Thor Larsen was standing at the head of the gang-plank waiting for his visitor. I think our method of arrival pleased him greatly because of his Norse associations with ricksha-men which he had revealed to me that placid Sunday afternoon when we first met those long three years before. I suspect he found a certain rough poetic fitness about it and was inclined to accept it as a good omen.
He called out: “Good, my Eyes, good! You take Viking transport to Viking ship, not?”
He laughed aloud and then addressed de la Buschagne in a voice as anxious to please as ever I had heard him use. “To step on board please, Mr. Hunter, my friend!”
De la Buschagne had already taken out a leather purse with the intention of paying the ricksha-man. In fact he was unlatching its flap with a deliberation which convinced me that he was going to bargain hard over the price.
But Thor Larsen stopped him with a loud, “No, no, Mr. Hunter. Eyes to pay now. Thor Larsen pay after! You my guest, not? Please to step on board now.”
De la Buschagne seemed only too ready to do as he was told, for without protest he went on board and disappeared below with my Captain.
I was left alone with the man for a moment. He stood between the shafts of his ricksha, unsteady with exhaustion, his chest heaving. Yet his eyes, big, dark and clouded with fatigue, were steady on mine, without demand or expectation in them.
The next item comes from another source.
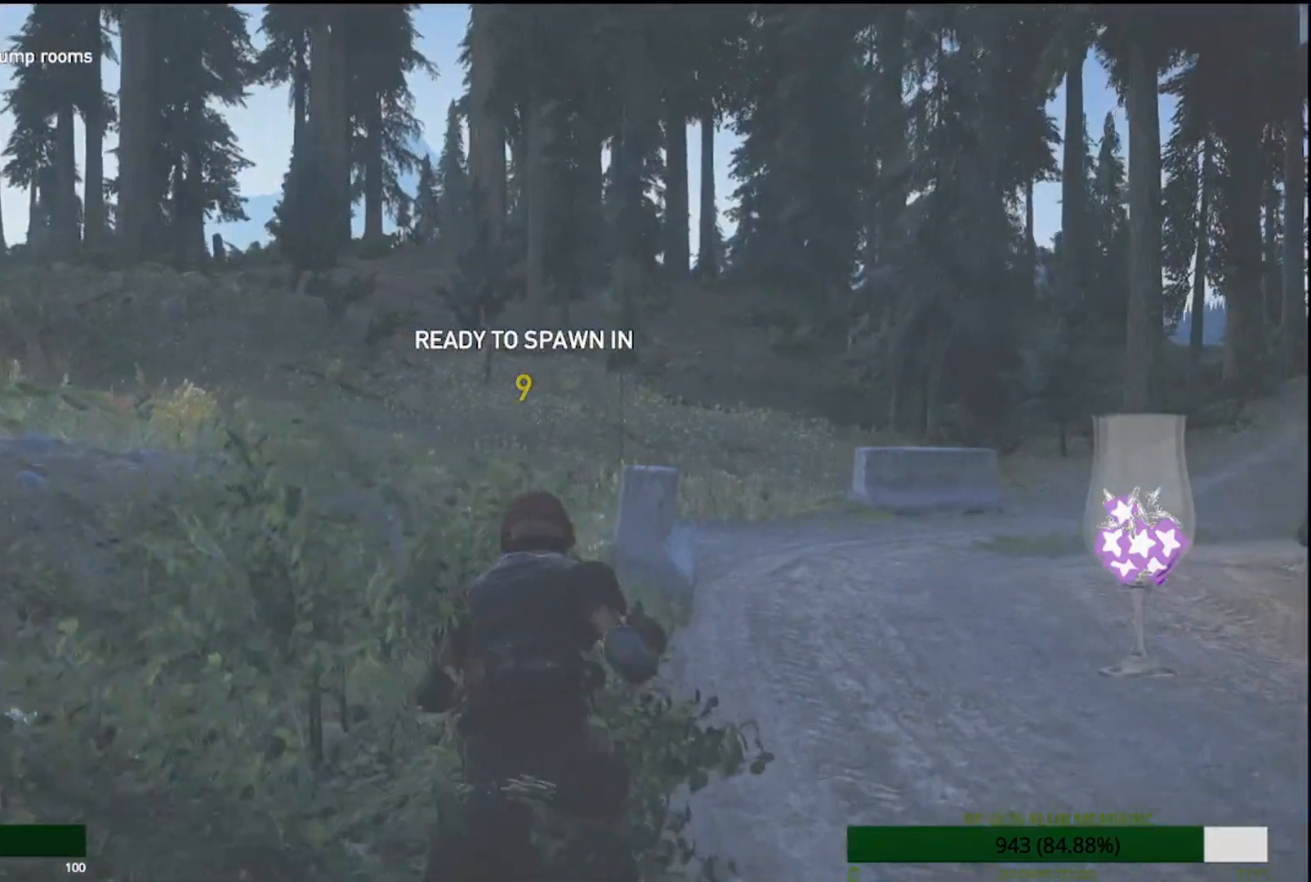
{"buttons": [], "left_stick": "center", "right_stick": "center", "events": []}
I was moved by his silence and found myself thinking of a Sindakwena saying: “The journey makes the stranger at dawn a neighbour beside the fire at night.” I added a thought of my own: “And he who shortens his life for another should be a brother forever.”
Suddenly everything in general and this episode in particular felt so wrong, and I felt so helpless to do anything about it, that I had to force myself to some sort of control.
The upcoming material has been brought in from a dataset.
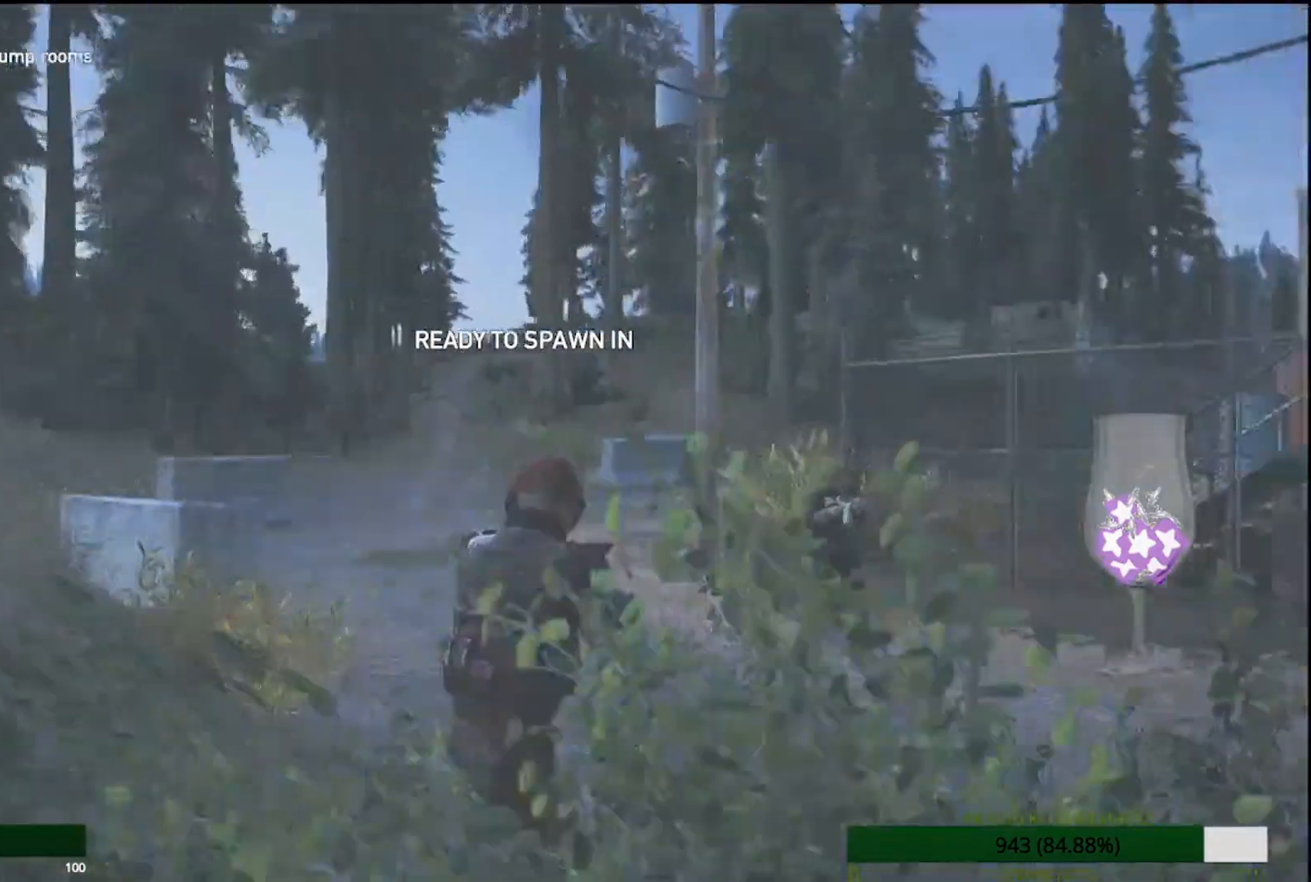
{"buttons": [], "left_stick": "center", "right_stick": "center", "events": []}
I looked at the panting, sweaty man and I longed for a new kind of coin that would enable him to buy back the wastage of vivid flesh and blood, the portion of his scant ration of time and reality that he had just used up on de la Buschagne and me. But all I could do was to empty my pockets into the two black hands held out so politely towards me. Paying money can be the easiest evasion of a human debt, yet, had he not been so exhausted, I believe he would have danced his gratitude over such an unexpected weight of silver in his hands. All he could do was to call out a profound “Auck, my ’Nkosan. Auck!” Then he called out that untranslatable “Kenon!” of his people.
Twice more he repeated the sound, looking up at the blue winter sky as if that were the direction from which his reward had come. Then he looked straight at me and announced: “Where you go, ’Nkosan, I go.”
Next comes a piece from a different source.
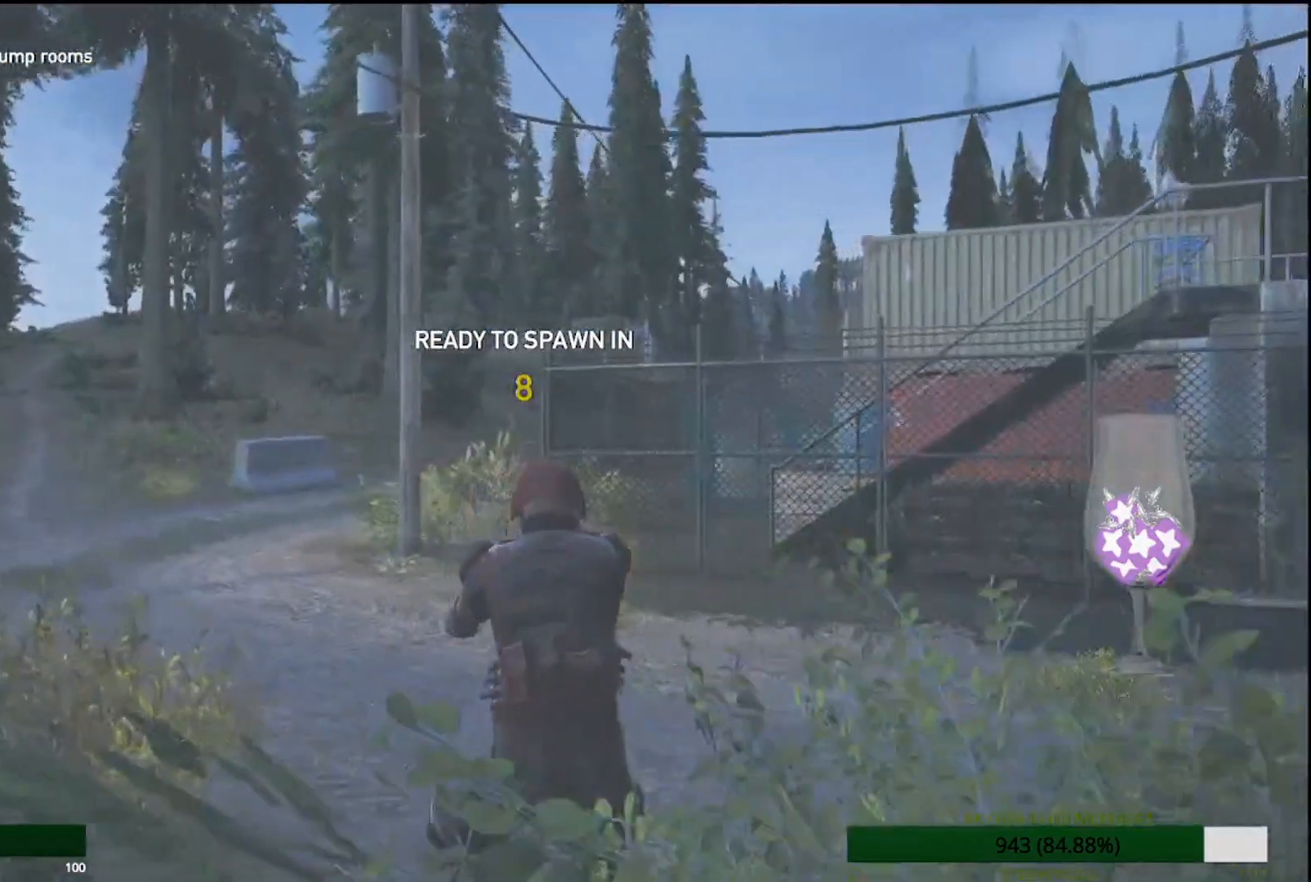
{"buttons": [], "left_stick": "center", "right_stick": "center", "events": []}
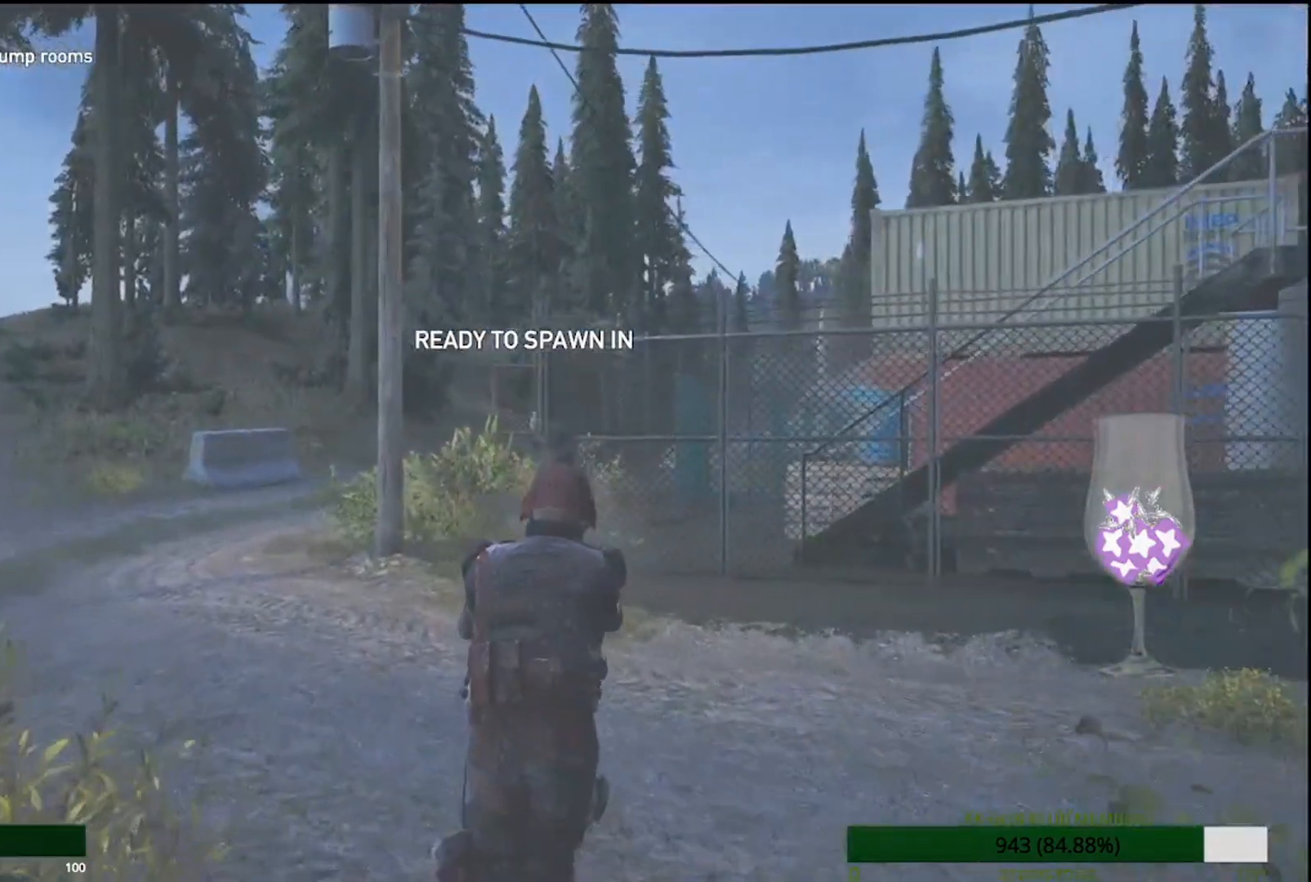
{"buttons": [], "left_stick": "center", "right_stick": "center", "events": []}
I shook my head sadly, thanked him and said, “I fear our road together ends here.”
Nevertheless, he has travelled space and time with me ever since.
“But the ’Nyanga?” he asked, startling me back into immediate reality by calling de la Buschagne a “witch-doctor” as frankly as ’Mlangeni had done. “Surely the ’Nyanga will have need of someone to take him back to his hotel?”
“He may be many hours,” I told him.
“I’ll wait for the ’Nyanga, ’Nkosan,” he answered swiftly and pointed to the empty ricksha stand by the harbour gates.
He was already in position there sitting by his ricksha when I looked back just before ducking through the entrance to the Kurt Hansen’s saloon. I think he was expecting that for, tired as he was, he jumped up and raised his hand high above his head in a kind of heraldic salute. I knew that nothing would now make him break the pact thus passed between us.
fn1 Paternalistic Afrikaans term for Africans.